À l’heure zéro
|de Hall Bartlett, 1957, **
Dans un DC‑4 canadien, le poisson est avarié. Bien sûr, les deux pilotes en mangent, laissant les commandes à un passager qui n’a piloté que du Spitfire dix ans plus tôt.
Besoin d’autre chose ? Non, c’est à peu près tout le script. Contrairement à Écrit dans le ciel, sorti trois ans plus tôt, À l’heure zéro ne se sent pas obligé d’être un vrai film avec des personnages étudiés : ici, seul le pilote remplaçant a droit à un semblant de personnalité, avec son drame de la guerre, sa femme qui le quitte et qu’il rattrape dans l’avion, son fils malade d’avoir bouffé n’importe quoi, tout ça. Les seconds rôles ne sont qu’ébauchés, lorsqu’ils ne sont pas carrément réduits au statut d’élément du décor. Du coup, cette œuvre est beaucoup plus courte (une heure de moins, quand même !), beaucoup plus directe, mais aussi beaucoup moins construite et sensiblement plus pauvre que son aînée.
Faute de vrai scénario, À l’heure zéro est surtout intéressant sur un plan historique, plus peut-être que Écrit dans le ciel. En effet, il annonce beaucoup mieux la vague des Airport. D’abord, il empile les difficultés avec obstination : il conjugue invalidation des pilotes, angoisses et démons du remplaçant et météo médiocre pour faire monter la sauce. Ensuite, on voit apparaître ici les fameux passagers passifs qui ne servent qu’à faire du bruit et à paniquer, qui ont fait hurler de rire les spectateurs des Airport.
Plus absurde encore, le montage catastrophique des flashes-back permet au héros de piloter un Spitfire, devenu un Hawk de profil, avec des mitrailleuses de capot comme un Bf 109 ; et quand ses équipiers s’écrasent, on voit distinctement la croix de la Luftwaffe sur un des appareils ! C’est typiquement le genre de bourde qui pullulait dans Airport 80 Concorde.

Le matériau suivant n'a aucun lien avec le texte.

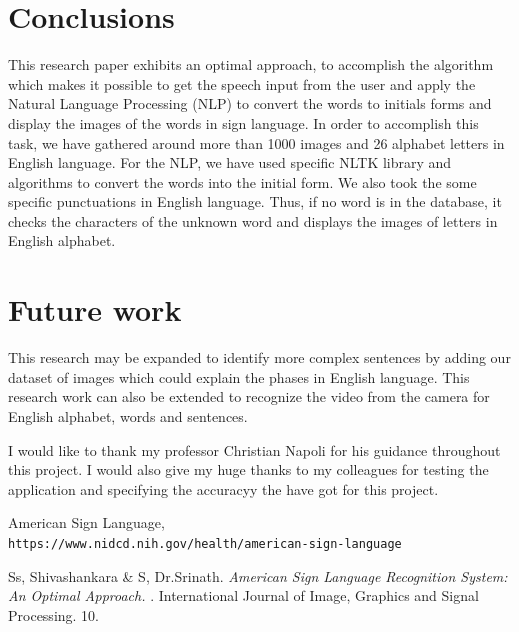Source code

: \documentclass[twocolumn,10pt]{asme2ej}
\begin{document}
\section{Conclusions}
This research paper exhibits an optimal approach, to accomplish the algorithm which makes it possible to get the speech input from the user and apply the Natural Language Processing (NLP) to convert the words to initials forms and display the images of the words in sign language. In order to accomplish this task, we have gathered around more than 1000 images and 26 alphabet letters in English language. For the NLP, we have used specific NLTK library and algorithms to convert the words into the initial form. We also took the some specific punctuations in English language. Thus, if no word is in the database, it checks the characters of the unknown word and displays the images of letters in English alphabet.  

\section{Future work}
This research may be expanded to identify more complex sentences by adding our dataset of images which could explain the phases in English language. This research work can also be extended to recognize the video from the camera for English alphabet, words and sentences. 

\begin{acknowledgment}
I would like to thank my professor Christian Napoli for his guidance throughout this project. I would also give my huge thanks to my colleagues for testing the application and specifying the accuracyy the have got for this project. 
\end{acknowledgment}

\begin{thebibliography}{9}
American Sign Language,
\\\texttt{https://www.nidcd.nih.gov/health/american-sign-language}

Ss, Shivashankara \& S, Dr.Srinath. 
\textit{American Sign Language Recognition System: An Optimal Approach. }. 
International Journal of Image, Graphics and Signal Processing. 10.
\end{thebibliography}
\end{document}
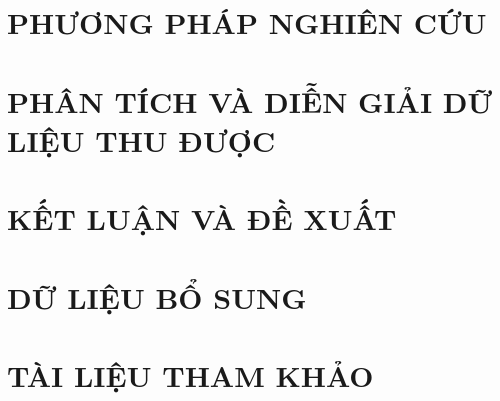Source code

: \documentclass[conference]{IEEEtran}
\begin{document}
\section{PHƯƠNG PHÁP NGHIÊN CỨU}


\section{PHÂN TÍCH VÀ DIỄN GIẢI DỮ LIỆU THU ĐƯỢC}


\section{KẾT LUẬN VÀ ĐỀ XUẤT}

\section{DỮ LIỆU BỔ SUNG}

\section{TÀI LIỆU THAM KHẢO}
\end{document}
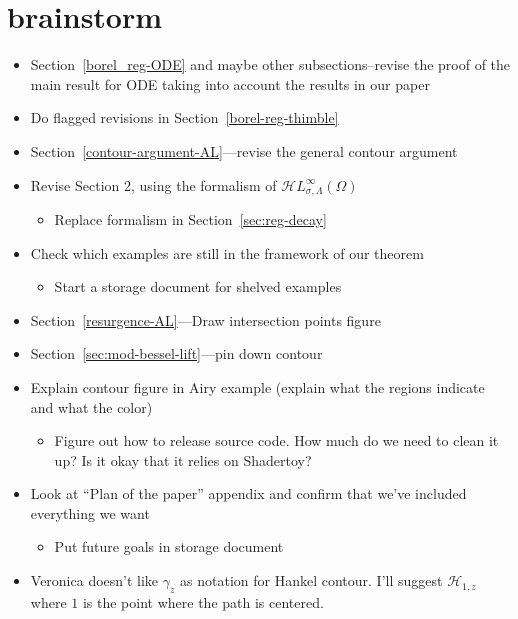 \documentclass{article}
\newcommand{\singexp}[2]{\mathcal{H}L^\infty_{#1, #2}}
\begin{document}
\section{brainstorm}
\begin{itemize}
    \item Section~\ref{borel_reg-ODE} and maybe other subsections--revise the proof of the main result for ODE taking into account the results in our paper
    \item Do flagged revisions in Section~\ref{borel-reg-thimble}
    \item Section~\ref{contour-argument-AL}---revise the general contour argument
    \item Revise Section 2, using the formalism of $\singexp{\sigma}{\Lambda}(\Omega)$
    \begin{itemize}
    \item Replace formalism in Section~\ref{sec:reg-decay}
    \end{itemize}
    \item Check which examples are still in the framework of our theorem
    \begin{itemize}
    \item Start a storage document for shelved examples
    \end{itemize}
    \item Section~\ref{resurgence-AL}---Draw intersection points figure
    \item Section~\ref{sec:mod-bessel-lift}---pin down contour
    \item Explain contour figure in Airy example (explain what the regions indicate and what the color)
    \begin{itemize}
    \item Figure out how to release source code. How much do we need to clean it up? Is it okay that it relies on Shadertoy?
    \end{itemize}
    \item Look at ``Plan of the paper'' appendix and confirm that we've included everything we want
    \begin{itemize}
    \item Put future goals in storage document
    \end{itemize}
    \item Veronica doesn't like $\gamma_z$ as notation for Hankel contour. I'll suggest $\mathcal{H}_{1,z}$ where $1$ is the point where the path is centered. 
\end{itemize}
\end{document}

Enfin, le coup du couple en délicatesse qui se retrouve aux commandes d’un avion de ligne est également directement décalqué dans 747 en péril, qui a juste adopté une méthode un peu plus spectaculaire pour se débarrasser des pilotes initiaux.
Mais plus que les Airport, À l’heure zéro a surtout donné naissance au célèbre Y a‑t-il un pilote dans l’avion ? : souvent présenté comme une parodie des Airport (et plus particulièrement du deuxième), celui-ci a évidemment surfé sur leur succès, mais il est fondamentalement basé sur À l’heure zéro, qu’il décalque quasiment scène par scène au point d’avoir un temps été présenté comme une adaptation.
En mettant de côté l’aspect historique, cette série B assumée reste bien moins ridicule que beaucoup d’autres choses sur le plan technique. Le script, écrit par un ancien pilote, fait preuve de réalisme sur certains détails : le finale doit pouvoir servir de check-list à quiconque voudrait poser un DC‑4 et la demi-heure précédente présente assez bien le défi que ça pouvait être, dans les années 50, de ramener à bon port un avion de ligne égaré (pas de transpondeur, pas de radio-navigation efficace, pas d’ILS…).
À l’heure du bilan, on note donc à la fois volonté réaliste et scénario bancal, acteurs aléatoires, rebondissements téléphonés et montage pathétique. Bref, avoir un pilote comme auteur n’est pas forcément l’idée du siècle sur le plan cinématographique, même si ça fait plaisir aux pinailleurs dans mon genre.